Ariel's thesis is on 19th-century thought experiments but her obsession is the work of Thomas Lumas, an obscure Victorian novelist. His final, extremely rare work, The End of Mr. Y, is said to curse all who read it. Finish it and it finishes you. When Ariel finds a copy in a second-hand store she discovers that it holds the key to entering the Troposphere, a gateway into the minds and histories of other people (or animals).

That Ariel will try it out is inevitable, the results are not. What starts as a very English take on The Shadow of the Wind suddenly revs up a gear into the realm of The Matrix.

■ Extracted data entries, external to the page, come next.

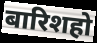
बारिशहो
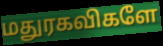
மதுரகவிகளே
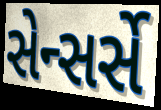
સેન્સર્સે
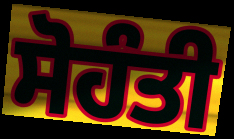
ਸੋਹੰਤੀ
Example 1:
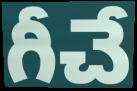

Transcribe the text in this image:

గీచే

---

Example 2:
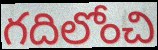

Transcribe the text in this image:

గదిలోంచి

Along the way we are treated to discourses on Derrida's deconstructionism, a theological romance, horny mice and sinister mind police.

In addition to un-spooling a breakneck plot, Thomas takes the reader down a dizzying array of literary, historical and psychological avenues. Extracts from Lumas's opus allow for a pastiche of period prose to rival that of Michel Faber, steeped in the doom-laden atmospherics of Conan-Doyle and Poe. There are also some wonderful reminders of that singularly Victorian infatuation for all things spectral; their need to capture the "ether" the way Pitt-Rivers pinned down the world's beetles and butterflies.

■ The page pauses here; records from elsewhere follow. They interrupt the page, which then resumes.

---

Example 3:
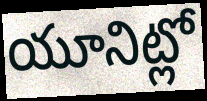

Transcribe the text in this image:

యూనిట్లో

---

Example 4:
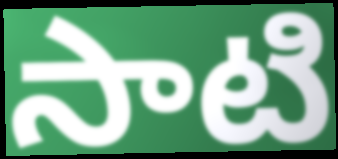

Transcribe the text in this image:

సాటి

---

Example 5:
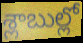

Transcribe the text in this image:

శ్లాబుల్లో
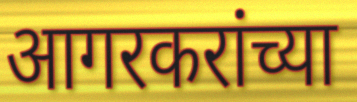
आगरकरांच्या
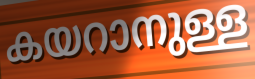
കയറാനുള്ള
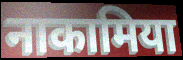
नाकामिया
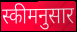
स्कीमनुसार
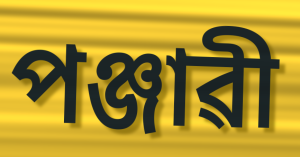
পঞ্জাৱী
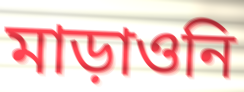
মাড়াওনি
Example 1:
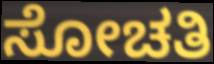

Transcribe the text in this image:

ಸೋಚತಿ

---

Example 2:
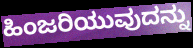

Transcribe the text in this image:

ಹಿಂಜರಿಯುವುದನ್ನು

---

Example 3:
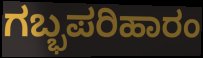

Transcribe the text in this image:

ಗಬ್ಭಪರಿಹಾರಂ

As with her previous novel, PopCo, Thomas shows she is equally savvy with contemporary preoccupations. "I get claustrophobic in big cities," admits Ariel, "overwhelmed by all that desire in one small place, all those people trying to suck things into themselves: sandwiches, cola, sushi, brand labels, goods, goods, goods." Her signature sassy sexiness is summed up in an amusing line of biblio-porn: "I try not to get too absorbed with touching their wide green spines, then opening them and running my fingers over the thick, pulp rag paper that still seems to contain tiny bits of tree."

However, it is in her exploration of relativity and reality that Thomas is really daring. She neatly marries these difficult themes into an engaging story. We're just a molecular iPod shuffle away from being a pigeon or a pin. Ariel's Tropospherical adventures play out like she's a laptop switching to wireless in search of a cerebral account to tap into. It's a funny, thought-provoking setup and makes for a phantasmagorical novel Lumas himself would be proud of.